Fue la primera vez que pensé en positivo en esa tarde funesta, no por los métodos utilizados por Silví, sino por la adaptación a las circunstancias que los haitianos mostrábamos cuando la vida se nos torcía.

Al ver los florecientes plantones pregunté algo que sabía le dolería.

—¿Solo Boco estaba en la casa en ese momento?

—No, don Hugo, tres chiquitillos dormían una siestecita. Uno de ellos tenía cinco meses, un negrito que alguien dejó en la puerta de mi casa hace tan solo unos días, un alma a la que varias veces reclamaron los dioses, que yo estaba convencida de sacar adelante, pero ya ve, así han venido las cosas.
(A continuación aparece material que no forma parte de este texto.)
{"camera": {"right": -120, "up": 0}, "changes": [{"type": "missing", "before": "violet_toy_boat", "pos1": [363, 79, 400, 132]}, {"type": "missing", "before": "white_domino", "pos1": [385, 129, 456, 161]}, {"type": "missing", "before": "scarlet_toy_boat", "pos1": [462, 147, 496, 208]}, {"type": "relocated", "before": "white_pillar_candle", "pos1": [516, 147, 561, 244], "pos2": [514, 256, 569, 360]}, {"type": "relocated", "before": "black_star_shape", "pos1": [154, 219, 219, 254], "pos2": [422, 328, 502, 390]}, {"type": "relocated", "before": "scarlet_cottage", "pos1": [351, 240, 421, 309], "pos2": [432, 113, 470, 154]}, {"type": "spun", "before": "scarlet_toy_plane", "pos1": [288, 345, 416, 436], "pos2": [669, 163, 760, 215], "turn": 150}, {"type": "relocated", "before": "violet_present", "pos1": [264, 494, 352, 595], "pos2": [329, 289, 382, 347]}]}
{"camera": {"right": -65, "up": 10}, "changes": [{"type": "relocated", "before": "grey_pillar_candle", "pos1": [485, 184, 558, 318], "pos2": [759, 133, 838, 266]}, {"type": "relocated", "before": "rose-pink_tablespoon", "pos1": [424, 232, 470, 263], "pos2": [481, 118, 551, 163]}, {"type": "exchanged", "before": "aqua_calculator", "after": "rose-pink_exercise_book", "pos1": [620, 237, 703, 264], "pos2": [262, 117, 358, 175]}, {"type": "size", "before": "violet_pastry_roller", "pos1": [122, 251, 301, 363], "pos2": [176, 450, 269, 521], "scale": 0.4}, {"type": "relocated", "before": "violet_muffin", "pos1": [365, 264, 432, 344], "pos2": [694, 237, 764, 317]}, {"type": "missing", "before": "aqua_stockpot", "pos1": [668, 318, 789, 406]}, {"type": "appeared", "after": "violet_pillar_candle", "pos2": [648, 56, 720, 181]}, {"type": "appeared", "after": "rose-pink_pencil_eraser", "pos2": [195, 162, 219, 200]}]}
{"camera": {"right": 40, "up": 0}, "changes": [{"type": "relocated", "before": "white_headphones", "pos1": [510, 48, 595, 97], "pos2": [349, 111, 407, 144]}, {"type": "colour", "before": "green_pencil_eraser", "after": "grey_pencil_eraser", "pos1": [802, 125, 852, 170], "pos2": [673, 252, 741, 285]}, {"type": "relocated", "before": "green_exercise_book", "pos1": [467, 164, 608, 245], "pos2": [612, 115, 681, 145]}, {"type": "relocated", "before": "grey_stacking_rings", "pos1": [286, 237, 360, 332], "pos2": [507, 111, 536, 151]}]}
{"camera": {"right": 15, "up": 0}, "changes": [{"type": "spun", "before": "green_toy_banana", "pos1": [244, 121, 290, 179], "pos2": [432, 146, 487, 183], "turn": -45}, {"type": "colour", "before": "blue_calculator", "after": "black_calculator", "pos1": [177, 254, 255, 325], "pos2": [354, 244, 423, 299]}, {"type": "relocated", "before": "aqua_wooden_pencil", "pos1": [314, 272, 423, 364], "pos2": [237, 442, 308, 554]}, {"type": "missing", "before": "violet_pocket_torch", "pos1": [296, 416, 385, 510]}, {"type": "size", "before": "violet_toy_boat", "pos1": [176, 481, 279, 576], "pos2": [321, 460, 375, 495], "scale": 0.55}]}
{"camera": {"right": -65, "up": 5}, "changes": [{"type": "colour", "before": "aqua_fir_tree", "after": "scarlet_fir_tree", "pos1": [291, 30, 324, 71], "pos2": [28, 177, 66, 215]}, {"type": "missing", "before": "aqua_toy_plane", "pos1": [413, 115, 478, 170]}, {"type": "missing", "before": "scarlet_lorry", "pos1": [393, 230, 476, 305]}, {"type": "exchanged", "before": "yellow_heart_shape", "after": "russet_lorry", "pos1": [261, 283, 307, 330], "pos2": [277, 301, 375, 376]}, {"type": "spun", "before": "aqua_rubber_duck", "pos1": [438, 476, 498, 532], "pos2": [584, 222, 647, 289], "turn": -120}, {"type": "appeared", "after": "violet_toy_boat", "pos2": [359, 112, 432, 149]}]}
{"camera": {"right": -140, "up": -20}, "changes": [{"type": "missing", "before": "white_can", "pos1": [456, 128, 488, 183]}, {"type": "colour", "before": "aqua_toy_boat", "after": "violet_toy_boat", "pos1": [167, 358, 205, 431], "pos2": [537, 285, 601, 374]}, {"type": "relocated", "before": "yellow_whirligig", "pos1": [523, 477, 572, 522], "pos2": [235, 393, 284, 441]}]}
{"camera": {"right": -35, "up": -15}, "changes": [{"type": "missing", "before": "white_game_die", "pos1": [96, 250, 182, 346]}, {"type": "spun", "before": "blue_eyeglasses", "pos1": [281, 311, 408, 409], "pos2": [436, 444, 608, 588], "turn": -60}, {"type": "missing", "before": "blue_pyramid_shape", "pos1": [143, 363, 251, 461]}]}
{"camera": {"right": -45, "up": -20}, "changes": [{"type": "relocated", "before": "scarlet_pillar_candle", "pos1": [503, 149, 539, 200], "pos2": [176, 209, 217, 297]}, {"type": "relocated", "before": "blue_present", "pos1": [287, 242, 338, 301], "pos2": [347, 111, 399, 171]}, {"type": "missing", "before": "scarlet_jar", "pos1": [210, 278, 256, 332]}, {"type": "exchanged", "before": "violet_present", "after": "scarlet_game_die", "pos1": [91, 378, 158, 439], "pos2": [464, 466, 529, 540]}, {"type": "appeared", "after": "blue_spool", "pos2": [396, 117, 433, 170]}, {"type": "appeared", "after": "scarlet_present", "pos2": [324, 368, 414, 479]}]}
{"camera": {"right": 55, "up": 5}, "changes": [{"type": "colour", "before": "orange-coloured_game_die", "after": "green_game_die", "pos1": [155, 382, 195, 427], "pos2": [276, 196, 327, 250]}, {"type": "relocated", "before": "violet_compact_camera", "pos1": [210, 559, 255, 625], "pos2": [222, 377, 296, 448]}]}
Vi que la pobre no podía contener las lágrimas, y me pregunté qué clase de corazón tenía esa chica para hacer todo eso, para dedicar su ya de por sí desgraciada existencia a una labor tan complicada. Concluyó el baño colectivo, recogió la ropa sucia y la llevó al cuarto de servicio. Cuando regresó me pidió que ubicara a los niños en las habitaciones mientras ella preparaba algo. Ese fue uno de los momentos más placenteros que tuve en esos días, unos chiquillos que jamás habían visto ese tipo de muebles, que nunca habían dormido en camas tan grandes como aquellas, ni tenido un cuarto de baño en cada una de las habitaciones. Para mí fue divertido repartirlos: unos en el cuarto de invitados, otros en el de María, en el de mi padre, y en el mío propio, pues sabía que sería incapaz de dormir aquella noche, y a los últimos, los llevé abajo, al cuarto de servicio. Incluso quedó libre la hamaca del jardín, el sitio preferido de Boco. Cuando Silví anunció que la cena estaba lista, yo ya había terminado con el reparto. Luego, todos me siguieron y, de forma sorprendente, mostraron un excepcional comportamiento. Comían disciplinadamente, parecían estar disfrutando del castillo fortificado en el que les había blindado su cuidadora. A mí me hubiese gustado conocer lo que pasaba por esas cabecitas, indagar si eran felices en esa noche en la que, afortunadamente, cenaban sanos y salvos, lejos del horror y de la catástrofe de la que ellos, y yo mismo, habíamos conseguido escapar en aquel triste día.

***

Cuando sonaron varios porrazos en la puerta delantera Silví se llevó un dedo a los labios y aplacó los grititos espontáneos de los pequeños.

El silencio imperó entonces en la misma cocina que momentos antes se había asemejado a un comedor de colegio.

Luego, ella se acercó a mí y me suplicó precaución. Con ojos sumisos, como si yo no estuviese tan acongojado como ella, me susurró que no le abriese a cualquiera.

Asentí con un golpe de cabeza. No me atreví a decir nada más, y con el corazón algo tembloroso me dirigí a la puerta.

Al abrir me vi sorprendido por la figura de un tipo cubierto de polvo blanquecino. No me costó explorar su silueta, la de alguien a quien reconocería metido en un saco. Su pelo ensortijado era un auténtico enjambre de porquería, e incluso desde el otro lado del umbral pude percibir que su olor no era agradable.

Nada más verme se echó sobre mí y me atrapó en un efusivo abrazo, un hediondo apretón que casi me partió en dos.

Ver allí a Bob fue para mí el soplo de esperanza que precisamente necesitaba mi alma.

Mi amigo me inundó con un torrente de palabras, un verdadero diluvio de efusividad y júbilo.

—¿Te ha liberado Zankú? —le pregunté, tranquilizándole.

—No, nada de eso —me dijo—. Es probable que alguna clase de suerte divina me haya rozado hoy.

Le miré extrañado y él comenzó a reír.

—El terremoto tiró la valla de la cárcel y salimos corriendo —gritó—. Todos hemos huido. En la prisión no ha quedado nadie.